Now, here are some of our greatest men and best scholars & philanthropists—letting alone the Foreigners, German Philosophers and their coworkers in England (Carlyle &c)—Franklin and Jefferson (and I have a much better opinion of Jefferson every way, lately) and Adams (Franklin & Jefferson are more Unitarians at least than anything else I think) [and] our first Theologian (so considered in the Edinburgh [Review]) Channing—all these men, and plenty of others will occur to you, that on other subjects we consider almost as authorities, the results of whose investigations and reasoning we pay the greatest respect to.

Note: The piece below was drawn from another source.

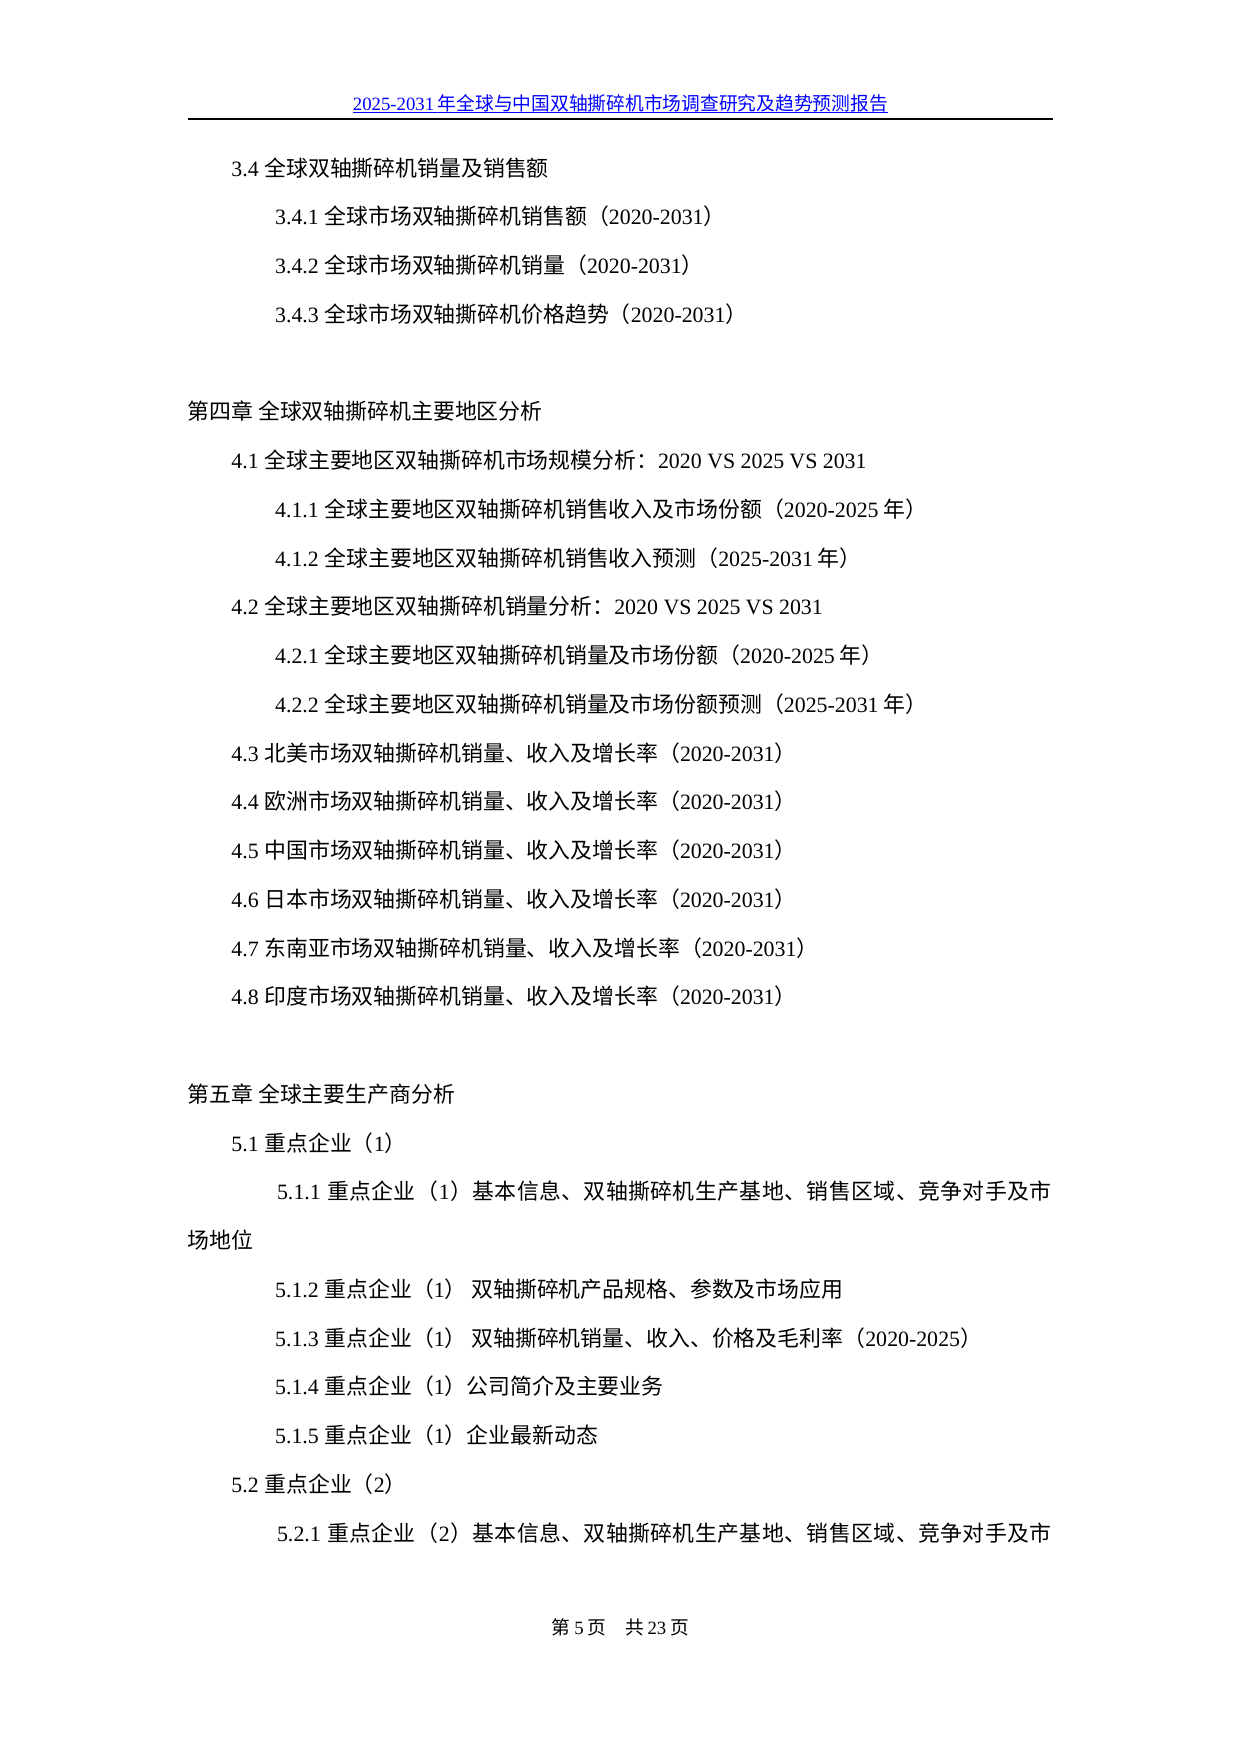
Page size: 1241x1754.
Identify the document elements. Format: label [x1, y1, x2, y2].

Is it not at least our duty to try to be sure—to know that we have a reason, a right to be satisfied—that what we look upon and act upon as truth and duty is not as they think (and are equally confident with us) as rank and horrible blasphemy?!
I’ve somewhere got Jefferson’s ideas on this and I’d like to give them to you if I find them.
My sheet anchor (in reasoning about this) is the truth of the Bible, new and old. If ’tis true—and I can’t see how it could be otherwise—Unitarianism can’t bear up against it. I’ve given you about all my Unitarianism in the above reflections. I am not much afraid of it, but I shouldn’t like to study their books and reasoning without preparation.
I’ve rambled so far (and since I began I have been to hear Mr. Hasting’s lecture on Moses’ psalmody, etc.), I’ve really forgot ’twas I had to say on “the subject before the meeting,” i.e., fear of death. But thus much: I feel just so as you do. Only I have cause to feel ten times “more so.” Our consolation must be that we in preparation and in the hope of yet doing something for the good and help and salvation of our fellow sinners and the honor & glory of Christ through whose all-powerful atonement and mediation —as we believe— we can hope to be saved from Justice.